Looking for a win-win solution here.
Okay so I used to be pretty smart. Or so I thought. But it's been a while since I've done anything remotely "active" in the property investment world. I have been renting out a few places as a sole proprietor that just about squeak by, loving the tax writeoffs. Until now.
Turns out that the roof on my SFR rental is done. Estimated costs about $10-15k. And I just don't have that kind of scratch laying about (and oh yes, a baby on the way).
So whilst I've always loved the house, but I'm thinking it is time to sell. I owe about $125k, and in it's condition (dated features, need for repairs) that's just about what it's worth, add in any closing fees and it's a wash. ARV according to the comps my property manager pulled it might go for $150-155k.

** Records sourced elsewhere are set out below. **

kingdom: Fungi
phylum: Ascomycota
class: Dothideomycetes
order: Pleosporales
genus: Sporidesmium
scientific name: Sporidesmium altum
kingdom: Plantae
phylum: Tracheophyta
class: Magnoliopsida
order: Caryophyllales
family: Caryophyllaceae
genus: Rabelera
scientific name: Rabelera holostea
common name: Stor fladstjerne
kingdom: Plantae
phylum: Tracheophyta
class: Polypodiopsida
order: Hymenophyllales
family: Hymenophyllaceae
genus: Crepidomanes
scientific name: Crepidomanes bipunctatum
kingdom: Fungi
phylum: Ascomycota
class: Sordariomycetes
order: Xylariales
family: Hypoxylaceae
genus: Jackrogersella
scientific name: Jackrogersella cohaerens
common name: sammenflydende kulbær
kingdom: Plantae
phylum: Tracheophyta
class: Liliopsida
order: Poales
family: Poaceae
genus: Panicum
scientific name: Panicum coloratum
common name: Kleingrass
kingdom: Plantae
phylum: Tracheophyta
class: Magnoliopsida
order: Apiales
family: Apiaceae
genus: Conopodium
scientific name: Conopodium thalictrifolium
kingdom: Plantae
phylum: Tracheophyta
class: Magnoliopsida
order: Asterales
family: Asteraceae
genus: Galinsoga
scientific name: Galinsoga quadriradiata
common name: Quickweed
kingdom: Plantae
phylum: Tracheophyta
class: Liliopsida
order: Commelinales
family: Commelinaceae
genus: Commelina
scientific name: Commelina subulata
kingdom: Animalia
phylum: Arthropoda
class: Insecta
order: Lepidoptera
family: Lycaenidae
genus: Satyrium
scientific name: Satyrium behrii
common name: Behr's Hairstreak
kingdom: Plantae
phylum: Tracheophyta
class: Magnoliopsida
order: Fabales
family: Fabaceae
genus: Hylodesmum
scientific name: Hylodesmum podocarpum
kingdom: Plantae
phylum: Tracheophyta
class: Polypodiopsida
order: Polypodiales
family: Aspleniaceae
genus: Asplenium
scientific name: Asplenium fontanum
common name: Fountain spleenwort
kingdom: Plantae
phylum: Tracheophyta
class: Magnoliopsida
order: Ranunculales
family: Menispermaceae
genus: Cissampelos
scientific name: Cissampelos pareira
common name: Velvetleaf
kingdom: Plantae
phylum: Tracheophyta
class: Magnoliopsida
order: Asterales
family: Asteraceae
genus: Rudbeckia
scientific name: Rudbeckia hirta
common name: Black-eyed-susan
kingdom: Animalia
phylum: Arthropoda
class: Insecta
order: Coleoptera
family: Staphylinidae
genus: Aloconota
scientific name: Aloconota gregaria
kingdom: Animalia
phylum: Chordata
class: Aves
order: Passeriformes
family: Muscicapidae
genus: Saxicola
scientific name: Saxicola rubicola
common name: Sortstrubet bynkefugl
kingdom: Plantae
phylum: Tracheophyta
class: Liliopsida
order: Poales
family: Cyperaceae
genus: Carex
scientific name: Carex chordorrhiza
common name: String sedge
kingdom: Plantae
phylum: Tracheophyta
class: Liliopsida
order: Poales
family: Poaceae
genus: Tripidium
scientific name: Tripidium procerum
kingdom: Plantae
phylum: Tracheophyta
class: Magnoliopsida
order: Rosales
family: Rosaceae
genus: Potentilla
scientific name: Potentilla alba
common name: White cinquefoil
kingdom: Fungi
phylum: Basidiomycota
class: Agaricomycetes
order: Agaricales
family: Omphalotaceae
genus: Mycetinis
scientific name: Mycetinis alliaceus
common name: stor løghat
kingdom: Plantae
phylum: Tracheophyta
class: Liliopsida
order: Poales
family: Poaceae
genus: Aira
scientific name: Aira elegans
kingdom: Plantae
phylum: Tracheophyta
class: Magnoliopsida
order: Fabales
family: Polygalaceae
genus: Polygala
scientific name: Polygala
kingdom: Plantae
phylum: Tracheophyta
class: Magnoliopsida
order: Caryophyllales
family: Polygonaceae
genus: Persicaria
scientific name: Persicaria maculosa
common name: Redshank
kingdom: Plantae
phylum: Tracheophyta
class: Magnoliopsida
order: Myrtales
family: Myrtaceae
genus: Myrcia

The new tenant which my prop manager just put in, wants to buy the place. He's a renovator from Cali, likes the place for his own residence. But has got some interesting terms, which are throwing me for a loop. So I'm looking for a little Bigger Pockets community insight:
(I'm using "quotes" where I'm pulling directly from his email so to all you helpful readers out there that means that's his wording, I've got no more details than that. But I would love your insight.)
- "As Is, Where Is" a sale price of $130k with owner financing. "As mortgagee, I expect that the owner, as mortgagor, will hold the property title and will issue a deed of trust."
- Down Payment of $5,000. Due before signing on Friday, April 8th (yeah that's not happening.)
- "Will pay for all repairs/maintenance, owner/mortgagor is released from all liability w/o warranty. No home inspection appraisal required."
- Wants to do a "7 year @ 7% Fixed APR interest, until refinancing." No prepayment penalty.
- According to his math, with annual property tax that payment comes to "$2236.59/mo." (my math put's the figure about 30 bucks less, but I'm only so good with a spreadsheet.) Which is about a grand more than I usually get for rent, which makes me think yippie, yippie, but also makes me skeptical.
- "Mortgagee will get property insurance and a home warranty."
- "24 months or less is target for refi" however added, "We would like to request a caveat, 'in the unlikely event' that as mortgagees we are unable to refinance within 24 months or less, then the mortgagor agrees to annual extensions even upwards to the full seven years term."
- Seller takes care of closing costs and fees.
Okay so that's what I'm looking at. To me it seems overly complex, and frankly, I think issuing a deed of trust would trigger a due-on-sale clause. Am I right? Or is this a wrap-around mortgage (if thats the term). It also seems pretty quickly forced, which leaves a bad taste in my mouth, you know rushing into something you don't quite understand—I hear that's not always a good strategy. He and I have been going back and forth for a bit through my property manager/agent, so if I were him, I know I'd opt to pay as few rent payments as possible.
I like the idea of coming up with a win-win solution here. But by all means if any of you guys smells a giant rat, let me know! I mean let me know why too that'd be great.
For those playing at home, try running your numbers. My powers of spreadsheet skill say, at 2 years he'd owe me $95k remaining principle, and will have paid me more than $29k, which minus my loan nets about $13k. Makes it seem like I'm coming up roses, and even more so triggers the spidey sense.